My burning light moment of “out of touch-ness” happened several weeks ago. I confess that I had no clue. Maybe it’s my age. Maybe I just got stuck in the past. Maybe I’m just oblivious to the contemporary scene. I had no clue who I was playing hockey with.
Our son Mark invited us over for a visit in Kitchener. We wanted to catch up on the trip Rachel and Mark had just returned from – a trip to Europe to visit their daughter Lorena who is studying in France. Mark specifically invited us for a Tuesday visit. Tuesdays is when he plays hockey with a bunch of other clergy – an ecumenical group of hockey enthusiasts. They play in Tavistock every Tuesday morning. Mark invited me to play hockey with them.
I soon realize that I am by far the oldest one there – most retired clergy know when to hang up their skates. But I am warmly welcomed anyway. Coming to the arena I did notice a big black vehicle and several people in official looking uniforms – maybe guards of some kind. I payed no attention. The comaraderie in the dressing room was welcoming. These clergy though are mostly quite young. What am I doing here? One of these young clergy is quite exuberant. He is in the far corner. At one time he even starts singing. I like the spunk these soon to be teammates on the ice show.

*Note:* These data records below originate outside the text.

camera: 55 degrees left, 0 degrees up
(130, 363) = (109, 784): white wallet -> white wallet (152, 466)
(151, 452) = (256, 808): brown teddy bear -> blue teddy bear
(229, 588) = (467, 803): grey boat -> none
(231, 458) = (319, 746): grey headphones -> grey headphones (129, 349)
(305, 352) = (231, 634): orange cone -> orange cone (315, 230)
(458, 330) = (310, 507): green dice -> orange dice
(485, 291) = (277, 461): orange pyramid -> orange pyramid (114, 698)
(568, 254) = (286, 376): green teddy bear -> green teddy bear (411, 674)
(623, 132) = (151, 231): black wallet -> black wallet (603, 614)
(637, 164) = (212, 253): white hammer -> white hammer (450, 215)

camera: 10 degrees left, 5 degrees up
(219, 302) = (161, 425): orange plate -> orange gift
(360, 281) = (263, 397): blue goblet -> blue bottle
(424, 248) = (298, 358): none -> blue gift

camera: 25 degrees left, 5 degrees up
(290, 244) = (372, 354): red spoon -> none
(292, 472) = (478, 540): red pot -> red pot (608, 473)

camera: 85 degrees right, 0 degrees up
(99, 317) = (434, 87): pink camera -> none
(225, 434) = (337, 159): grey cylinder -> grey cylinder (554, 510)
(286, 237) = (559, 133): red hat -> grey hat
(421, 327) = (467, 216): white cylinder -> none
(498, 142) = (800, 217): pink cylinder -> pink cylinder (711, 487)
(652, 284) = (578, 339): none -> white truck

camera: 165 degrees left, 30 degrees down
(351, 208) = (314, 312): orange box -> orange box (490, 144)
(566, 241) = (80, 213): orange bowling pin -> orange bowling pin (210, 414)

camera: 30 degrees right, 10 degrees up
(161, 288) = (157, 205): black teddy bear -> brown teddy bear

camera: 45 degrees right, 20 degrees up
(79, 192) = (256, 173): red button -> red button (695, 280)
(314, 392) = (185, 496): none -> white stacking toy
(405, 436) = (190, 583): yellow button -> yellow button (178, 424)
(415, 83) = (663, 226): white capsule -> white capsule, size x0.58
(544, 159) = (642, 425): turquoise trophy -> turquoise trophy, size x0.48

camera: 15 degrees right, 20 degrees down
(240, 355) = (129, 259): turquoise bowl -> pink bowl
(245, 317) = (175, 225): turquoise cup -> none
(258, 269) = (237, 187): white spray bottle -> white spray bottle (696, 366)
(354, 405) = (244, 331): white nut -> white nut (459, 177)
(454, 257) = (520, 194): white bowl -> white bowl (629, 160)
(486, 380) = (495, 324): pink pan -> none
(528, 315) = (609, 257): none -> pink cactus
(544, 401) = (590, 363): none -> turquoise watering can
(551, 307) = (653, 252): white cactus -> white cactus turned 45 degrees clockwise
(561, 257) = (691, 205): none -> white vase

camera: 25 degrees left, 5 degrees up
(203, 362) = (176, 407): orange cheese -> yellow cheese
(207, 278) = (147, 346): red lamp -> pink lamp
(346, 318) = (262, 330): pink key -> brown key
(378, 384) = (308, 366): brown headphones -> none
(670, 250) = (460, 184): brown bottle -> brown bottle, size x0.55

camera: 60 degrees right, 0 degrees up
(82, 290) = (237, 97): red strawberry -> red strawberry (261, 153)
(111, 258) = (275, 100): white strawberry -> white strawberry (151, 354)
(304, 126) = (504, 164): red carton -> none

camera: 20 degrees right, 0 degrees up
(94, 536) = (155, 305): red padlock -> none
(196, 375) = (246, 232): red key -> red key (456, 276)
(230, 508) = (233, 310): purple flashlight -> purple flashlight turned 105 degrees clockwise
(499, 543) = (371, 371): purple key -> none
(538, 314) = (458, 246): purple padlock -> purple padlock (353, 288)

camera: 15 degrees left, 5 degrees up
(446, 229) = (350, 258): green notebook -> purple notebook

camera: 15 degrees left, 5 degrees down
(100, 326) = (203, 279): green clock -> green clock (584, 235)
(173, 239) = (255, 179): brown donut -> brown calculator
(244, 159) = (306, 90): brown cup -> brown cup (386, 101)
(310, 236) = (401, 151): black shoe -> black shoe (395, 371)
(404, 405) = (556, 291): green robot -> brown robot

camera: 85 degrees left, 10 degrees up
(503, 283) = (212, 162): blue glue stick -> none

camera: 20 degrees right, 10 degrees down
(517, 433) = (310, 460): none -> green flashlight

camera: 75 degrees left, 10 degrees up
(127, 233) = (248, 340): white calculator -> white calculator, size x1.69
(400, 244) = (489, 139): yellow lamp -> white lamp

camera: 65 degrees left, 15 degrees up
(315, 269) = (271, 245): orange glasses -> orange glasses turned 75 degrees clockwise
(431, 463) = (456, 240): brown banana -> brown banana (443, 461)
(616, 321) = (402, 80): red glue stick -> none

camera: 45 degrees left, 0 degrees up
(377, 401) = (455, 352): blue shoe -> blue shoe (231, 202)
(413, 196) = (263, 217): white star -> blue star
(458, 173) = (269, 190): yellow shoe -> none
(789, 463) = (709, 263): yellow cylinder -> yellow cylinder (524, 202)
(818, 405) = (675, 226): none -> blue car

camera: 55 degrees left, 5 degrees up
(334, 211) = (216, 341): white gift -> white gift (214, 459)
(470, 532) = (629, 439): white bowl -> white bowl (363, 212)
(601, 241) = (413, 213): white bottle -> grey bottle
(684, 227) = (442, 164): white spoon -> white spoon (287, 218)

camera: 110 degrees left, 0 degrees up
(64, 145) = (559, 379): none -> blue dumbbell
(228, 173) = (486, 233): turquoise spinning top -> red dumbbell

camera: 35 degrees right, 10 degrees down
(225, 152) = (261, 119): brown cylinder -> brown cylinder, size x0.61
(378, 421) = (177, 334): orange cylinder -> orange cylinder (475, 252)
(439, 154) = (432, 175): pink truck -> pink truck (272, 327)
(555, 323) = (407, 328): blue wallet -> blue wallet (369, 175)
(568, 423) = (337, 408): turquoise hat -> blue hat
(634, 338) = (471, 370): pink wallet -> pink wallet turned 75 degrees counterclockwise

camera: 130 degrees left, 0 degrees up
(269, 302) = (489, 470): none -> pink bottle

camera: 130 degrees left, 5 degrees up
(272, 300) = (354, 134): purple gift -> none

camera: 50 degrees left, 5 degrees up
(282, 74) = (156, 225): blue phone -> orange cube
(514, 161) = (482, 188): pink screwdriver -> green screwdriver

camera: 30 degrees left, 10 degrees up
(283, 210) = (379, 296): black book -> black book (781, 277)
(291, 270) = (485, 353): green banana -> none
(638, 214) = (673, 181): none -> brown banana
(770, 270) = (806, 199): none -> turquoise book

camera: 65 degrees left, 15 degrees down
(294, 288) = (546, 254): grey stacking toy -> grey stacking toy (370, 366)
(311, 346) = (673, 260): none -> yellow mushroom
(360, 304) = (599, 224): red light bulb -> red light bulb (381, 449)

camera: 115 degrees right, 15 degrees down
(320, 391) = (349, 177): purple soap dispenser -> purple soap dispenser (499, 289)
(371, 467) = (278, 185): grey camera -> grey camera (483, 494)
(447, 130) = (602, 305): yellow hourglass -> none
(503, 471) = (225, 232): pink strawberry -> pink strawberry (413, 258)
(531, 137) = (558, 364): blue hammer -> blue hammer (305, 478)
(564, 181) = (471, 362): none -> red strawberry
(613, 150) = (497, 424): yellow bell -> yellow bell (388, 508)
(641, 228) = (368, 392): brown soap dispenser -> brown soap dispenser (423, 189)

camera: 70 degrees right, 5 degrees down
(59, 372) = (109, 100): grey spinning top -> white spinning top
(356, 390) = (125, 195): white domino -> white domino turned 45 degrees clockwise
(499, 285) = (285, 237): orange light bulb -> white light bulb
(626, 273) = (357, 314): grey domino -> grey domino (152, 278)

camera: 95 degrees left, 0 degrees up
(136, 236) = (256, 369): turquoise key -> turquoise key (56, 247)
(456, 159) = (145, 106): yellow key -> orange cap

We warm up on the ice. Then I’m told that they always start each game with a prayer. Maybe clergymen also need to remind themselves that they should not get overly competitive. This young man who had started singing in the dressing room now launched out in a loud, enthusiastic prayer. Time to play hockey.
These young clergy are way faster than I am. It turns out that I am on the same team as the “singer-prayer”. He is actually a rather good hockey player. He scores a few goals. I don’t.
The game finishes. Mark and I head back to Kitchener, chatting happily, feeling good about the physical exertion just expended.
Sometime later I get an email from Mark. “Do you know who we were playing hockey with yesterday? Do you know who the “prayer” was? It was Justin Bieber.
My only consolation in not recognizing Justin Bieber was that Mark didn’t recognize him either. Maybe I need to include my son in a joint program (resolution?) to include remedial social awareness in “our” journey into 2019.